Seul bémol, Steve Hackett, malgré le talent indéniable dont il est doté, souffre d’un certain manque d’expressivité que l’on pourrait qualifier, selon l’humeur, de flegme britannique, d’humilité ou de timidité maladive. Le bougre est souriant, s’exprime peu, mais adopte une attitude d’anti guitar-hero qui par moment peut s’avérer frustrante. Le champ scénique est donc parfaitement dégagé pour ses partenaires qui s’en donnent alors à cœur joie. Difficile de louper l’excentrique Nick Beggs, tout en charisme et en tresses blondes, qui nous gratifiera d’un solo de stick chapman aérien, ou le batteur Gary O’Toole, assurant le chant de Collins et Gabriel sur des rythmiques parfois barrées. Plus controversé, le dandy multi- instrumentiste Rob Townsend procure une couleur cuivrée et charnelle à l’ensemble. Sax ténor ou soprane, flûte traversière ou irlandaise, il est le garant de l’univers musical sans frontière de Hackett, tout en permettant une utilisation minime de samples. D’aucuns regretteront cependant l’adaptation de certaines parties des morceaux de la Genèse, quelques soli de guitare pouvant parfois être joués au saxophone.

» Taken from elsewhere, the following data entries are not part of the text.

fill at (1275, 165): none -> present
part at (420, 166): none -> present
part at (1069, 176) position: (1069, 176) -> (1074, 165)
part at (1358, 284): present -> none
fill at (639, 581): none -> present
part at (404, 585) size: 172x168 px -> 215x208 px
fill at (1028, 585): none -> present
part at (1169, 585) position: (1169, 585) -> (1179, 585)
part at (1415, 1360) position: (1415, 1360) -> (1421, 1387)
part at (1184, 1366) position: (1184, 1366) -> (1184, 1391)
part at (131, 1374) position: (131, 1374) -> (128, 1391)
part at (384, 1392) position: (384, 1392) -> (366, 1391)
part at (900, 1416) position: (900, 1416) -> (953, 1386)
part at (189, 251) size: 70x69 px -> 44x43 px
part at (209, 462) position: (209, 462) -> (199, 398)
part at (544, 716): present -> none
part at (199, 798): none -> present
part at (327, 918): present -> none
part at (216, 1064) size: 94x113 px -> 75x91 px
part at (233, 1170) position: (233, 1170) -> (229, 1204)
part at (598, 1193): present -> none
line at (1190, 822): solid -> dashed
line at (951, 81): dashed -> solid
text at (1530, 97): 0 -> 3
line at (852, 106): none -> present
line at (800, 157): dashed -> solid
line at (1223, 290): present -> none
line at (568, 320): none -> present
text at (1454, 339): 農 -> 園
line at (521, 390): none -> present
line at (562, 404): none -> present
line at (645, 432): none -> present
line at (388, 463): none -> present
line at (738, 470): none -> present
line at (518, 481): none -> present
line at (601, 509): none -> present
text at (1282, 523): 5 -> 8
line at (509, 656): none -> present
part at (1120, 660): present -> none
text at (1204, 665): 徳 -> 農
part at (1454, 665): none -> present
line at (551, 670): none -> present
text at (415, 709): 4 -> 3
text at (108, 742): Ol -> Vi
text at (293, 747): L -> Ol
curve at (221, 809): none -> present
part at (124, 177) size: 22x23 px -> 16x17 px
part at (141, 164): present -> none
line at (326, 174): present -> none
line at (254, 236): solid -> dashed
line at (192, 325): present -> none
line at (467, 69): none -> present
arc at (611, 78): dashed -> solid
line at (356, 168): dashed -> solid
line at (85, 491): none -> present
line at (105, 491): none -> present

Le final n’épargnera personne et nous obligera à grimper de nouveau sur le siège d’une Delorean à 88 miles à l’heure : « Firth of fifth » et « Clocks » clôturent magistralement une soirée déjà exceptionnelle en tous points. Cette icône du progressif tient une forme prodigieuse et l’on espère secrètement qu’il tiendra le rythme en nous offrant un concert de cette qualité tous les deux ans, ad vitam aeternam !!